Overview

This is the code repository for the manuscript "Combining chest X-rays and EHR data using machine learning to diagnose acute respiratory failure".

Directory structures

  • dataset/ contains data loaders

  • model/ contains model loaders

  • checkpoint/ is where model checkpoints are saved

Download and Process the Data

Follow directions to download the MIMIC-IV, MIMIC-CXR, and CheXpert datasets

Note: code to extract an AHRF cohort from MIMIC will be available soon.

Running the code

Config file

Pre-specified arguments can be set in config.json:

Required arguments:

  • csv_file: Path to metadata file.
  • checkpoint: Path to file location where model checkpoints will be saved.
  • labels: column name in the metadata files of the classes. These can be separated by "|" (e.g., CHF|Pneumonia|COPD)
  • rotate degrees: degrees of rotation to use for random rotation in image augmentation.
  • disk: if disk = 1, all images will be loaded into memory before training. Otherwise during training images will be fetched from disk.
  • mask : mask = 1 if masked loss will be used (i.e., if there are missing labels). All missing labels in the metadata file should be set to -1.
  • early_stop: early_stop = 1 if early stopping criteria will be used. Otherwise model will train to 3 epochs.
  • pretrain: Whether or not to use an initialization. If pretrain is "yes", then ImageNet initialization will be used unless a pretrain file is specified. Otherwise, pretrain should be "random"
  • pretrain_file: file path to pretrained model (i.e., pretrained model on MIMIC-CXR and CheXpert)
  • pretrain_classes: number of labels pretrain model had
  • freeze_all: 1 or 0: whether or not to freeze all the layers but the classifier in the DenseNet
  • loader_names : list of split names (i.e., ["train", "valid", "test"]).
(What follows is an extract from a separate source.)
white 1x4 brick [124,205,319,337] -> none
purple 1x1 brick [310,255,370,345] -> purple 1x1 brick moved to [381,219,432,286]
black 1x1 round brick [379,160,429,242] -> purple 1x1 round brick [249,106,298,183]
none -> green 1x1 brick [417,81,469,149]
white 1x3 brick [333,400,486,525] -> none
You do not have to include "test".

Training a model

The following exmple code will train a model using train.py. Each run requires that a model_name and model_type be specificied. There are pre-specified in the config file along with other parameters (described in further detail below). Models will be saved in the directory chexpoint/model_type/model_name.
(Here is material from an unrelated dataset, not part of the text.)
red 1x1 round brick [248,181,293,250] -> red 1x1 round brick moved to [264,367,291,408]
Other non-required arguments are:

Arguments

  • gpu: specify the gpu numbers to train on, default is 0 and 1.
  • budget: number of hyperparameter combinations to try. Default is 50.
  • repeats: number of seed initializations to try. Default is 3.
  • save_every: for pretraining on MIMIC-CXR and CheXpert. Number of iterations to complete before saving a checkpoint. Default is None and will save after every epoch.
  • save_best_num, for pretraining on MIMIC-CXR and CheXpert. Number of top checkpoints to save (based on best AUROC performance on the validation set). Default is 1.
  • optimizer: optimzier to use. Default is "sgd", but can also choose "adam" for pretraining on MIMIC-CXR and CheXpert.
python train.py --model_type example_model_type --model_name example_model_name 

Pretraining

To train a model on MIMIC-CXR and CheXpert, you'll want to use the save_every, save_best_num, and optimizer arguments. This will train on an ImageNet initialized model:

python train.py --model_type example_model_type --model_name example_model_name --save_every 4800 --save_best_num 10 --optimizer adam  

Fine-tuning a model on the AHRF cohort:

To train a DenseNet model after pretraining on either MIMIC-CXR/CheXpert, you'll need to specify the file location of the pretrained model in the config file, as well as the number of classes in the pretrained model.